BEGIN Data for the task
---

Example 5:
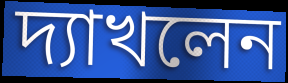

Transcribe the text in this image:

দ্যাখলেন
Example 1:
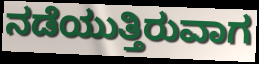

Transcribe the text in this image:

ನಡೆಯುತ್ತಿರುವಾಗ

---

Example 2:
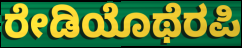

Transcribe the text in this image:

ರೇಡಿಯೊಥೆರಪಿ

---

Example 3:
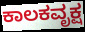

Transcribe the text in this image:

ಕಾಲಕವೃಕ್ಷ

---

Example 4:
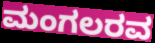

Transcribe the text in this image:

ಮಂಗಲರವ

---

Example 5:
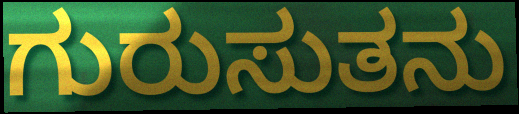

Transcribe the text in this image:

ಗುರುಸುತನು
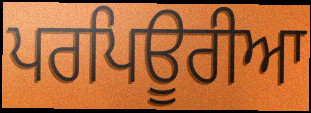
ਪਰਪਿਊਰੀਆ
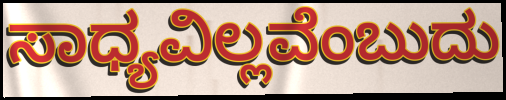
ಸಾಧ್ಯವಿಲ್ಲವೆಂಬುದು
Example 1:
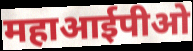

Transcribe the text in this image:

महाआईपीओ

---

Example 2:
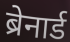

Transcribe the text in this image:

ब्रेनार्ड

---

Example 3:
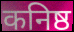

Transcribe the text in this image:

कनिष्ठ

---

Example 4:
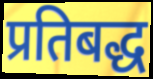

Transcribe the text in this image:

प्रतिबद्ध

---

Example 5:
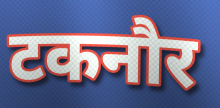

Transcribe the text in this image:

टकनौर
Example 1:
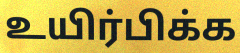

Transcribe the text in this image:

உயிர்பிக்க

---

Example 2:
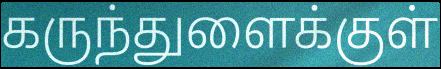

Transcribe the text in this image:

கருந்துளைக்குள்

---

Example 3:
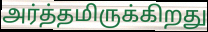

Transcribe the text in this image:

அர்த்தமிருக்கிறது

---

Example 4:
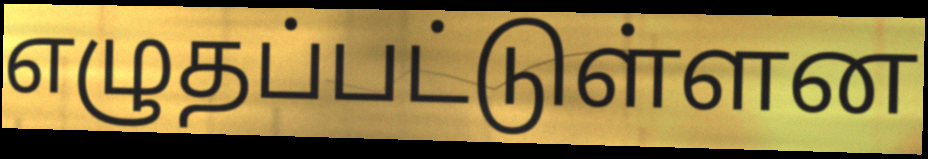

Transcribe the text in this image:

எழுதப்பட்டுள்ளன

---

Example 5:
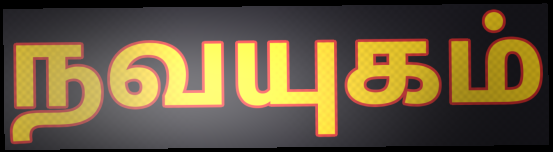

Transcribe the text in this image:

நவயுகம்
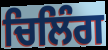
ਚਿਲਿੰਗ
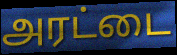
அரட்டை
END Data for the task
● Problem to work on: A faithful, complete copy of the entries is required, without the pictures.

● Task result:
---

Example 5:

Transcribe the text in this image:

দ্যাখলেন
Example 1:

Transcribe the text in this image:

ನಡೆಯುತ್ತಿರುವಾಗ

---

Example 2:

Transcribe the text in this image:

ರೇಡಿಯೊಥೆರಪಿ

---

Example 3:

Transcribe the text in this image:

ಕಾಲಕವೃಕ್ಷ

---

Example 4:

Transcribe the text in this image:

ಮಂಗಲರವ

---

Example 5:

Transcribe the text in this image:

ಗುರುಸುತನು
ਪਰਪਿਊਰੀਆ
ಸಾಧ್ಯವಿಲ್ಲವೆಂಬುದು
Example 1:

Transcribe the text in this image:

महाआईपीओ

---

Example 2:

Transcribe the text in this image:

ब्रेनार्ड

---

Example 3:

Transcribe the text in this image:

कनिष्ठ

---

Example 4:

Transcribe the text in this image:

प्रतिबद्ध

---

Example 5:

Transcribe the text in this image:

टकनौर
Example 1:

Transcribe the text in this image:

உயிர்பிக்க

---

Example 2:

Transcribe the text in this image:

கருந்துளைக்குள்

---

Example 3:

Transcribe the text in this image:

அர்த்தமிருக்கிறது

---

Example 4:

Transcribe the text in this image:

எழுதப்பட்டுள்ளன

---

Example 5:

Transcribe the text in this image:

நவயுகம்
ਚਿਲਿੰਗ
அரட்டை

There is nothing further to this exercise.